Here’s some loot that I stole from that book I’ve been reading, lovingly screencapped from Google Books. The guy she quotes, Krause, represents the ideas about textual ownership that evaporated in 18th century Germany.
So let’s think about my thievery here for a second (if that’s what it is). When I read that passage, I thought, “Holy smokes, I need to type this passage out and put it online.” If I had done so, there would surely be no breach of law; any claim that Krause’s estate might have ever been able to make about his intellectual property claim for this text–which he clearly wouldn’t want to make anyway!–has long since expired. Though I didn’t check, I have no doubt that his quote is in the public domain.

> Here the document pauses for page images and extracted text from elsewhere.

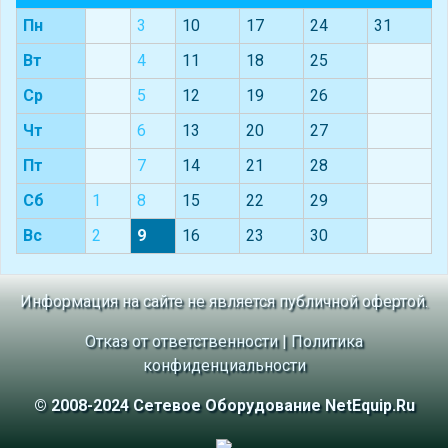
Пн
3
10
17
24
31
Вт
4
11
18
25
Ср
5
12
19
26
Чт
6
13
20
27
Пт
7
14
21
28
Сб
1
8
15
22
29
Вс
2
9
16
23
30
Информация на сайте не является публичной офертой.
Отказ от ответственности
|
Политика
конфиденциальности
© 2008-2024 Сетевое Оборудование NetEquip.Ru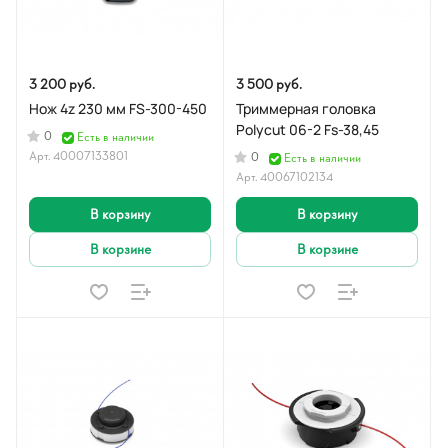
3 200 руб.
3 500 руб.
Нож 4z 230 мм FS-300-450
Триммерная головка
Polycut 06-2 Fs-38,45
0
Есть в наличии
Арт.
40007133801
0
Есть в наличии
Арт.
40067102134
В корзину
В корзину
В корзине
В корзине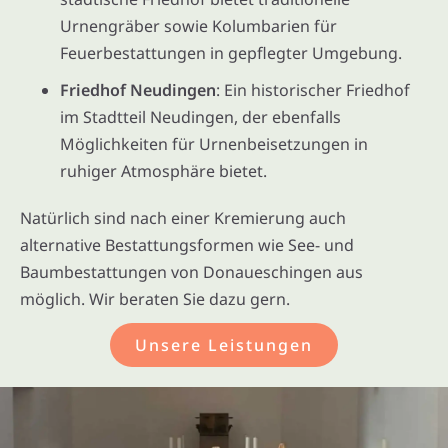
Urnengräber sowie Kolumbarien für
Feuerbestattungen in gepflegter Umgebung.
Friedhof Neudingen
: Ein historischer Friedhof
im Stadtteil Neudingen, der ebenfalls
Möglichkeiten für Urnenbeisetzungen in
ruhiger Atmosphäre bietet.
Natürlich sind nach einer Kremierung auch
alternative Bestattungsformen wie See- und
Baumbestattungen von Donaueschingen aus
möglich. Wir beraten Sie dazu gern.
Unsere Leistungen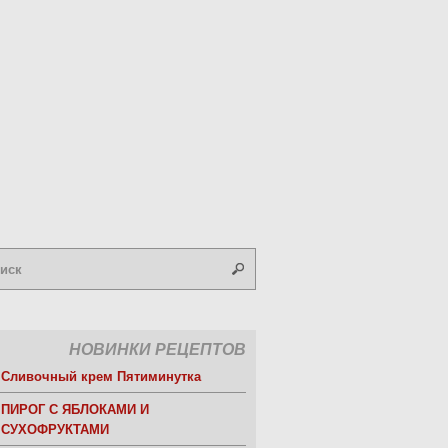
НОВИНКИ РЕЦЕПТОВ
Сливочный крем Пятиминутка
ПИРОГ С ЯБЛОКАМИ И
СУХОФРУКТАМИ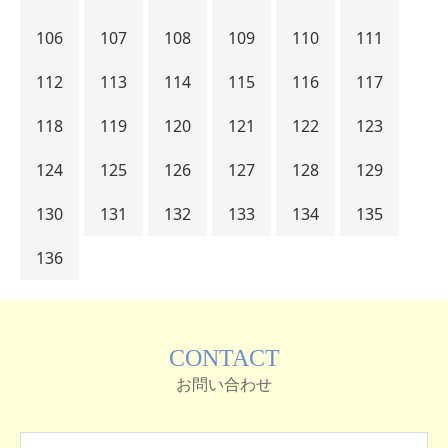
106
107
108
109
110
111
112
113
114
115
116
117
118
119
120
121
122
123
124
125
126
127
128
129
130
131
132
133
134
135
136
CONTACT
お問い合わせ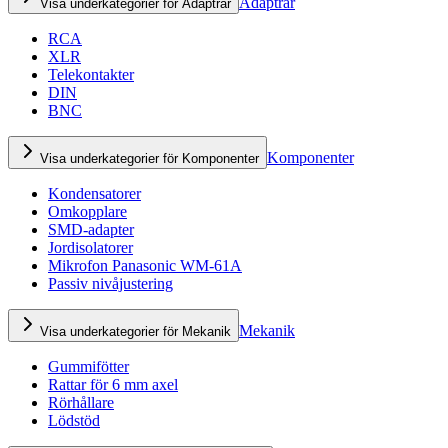
Adaptrar
Visa underkategorier för Adaptrar
RCA
XLR
Telekontakter
DIN
BNC
Komponenter
Visa underkategorier för Komponenter
Kondensatorer
Omkopplare
SMD-adapter
Jordisolatorer
Mikrofon Panasonic WM-61A
Passiv nivåjustering
Mekanik
Visa underkategorier för Mekanik
Gummifötter
Rattar för 6 mm axel
Rörhållare
Lödstöd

But instead of typing it, I saved myself some trouble by copying the screen from the Google Books scan of two pages of Woodmansee’s copyrighted book and then pasting them together with Photoshop. And that means, perhaps, that I’ve stolen the trouble that was spent back in 1994 to find and choose and translate this passage of Krause’s, massage it into original text, lay it out on the page, and publish the book that Google scanned. Is a screen shot of an actual book scan considered differently by the law than text that was retyped? And concerning fair use, it’s good that I only used a teensy bit of Woodmansee’s book, but it’s kind of up in the air if I’m using this image for any remixed new sort of purpose, since I’m really praising it–but I’m also saying more than that, aren’t I? Does my Photoshopping (can you find the seams in the image?) count as artistic or rhetorical manipulation for a new purpose?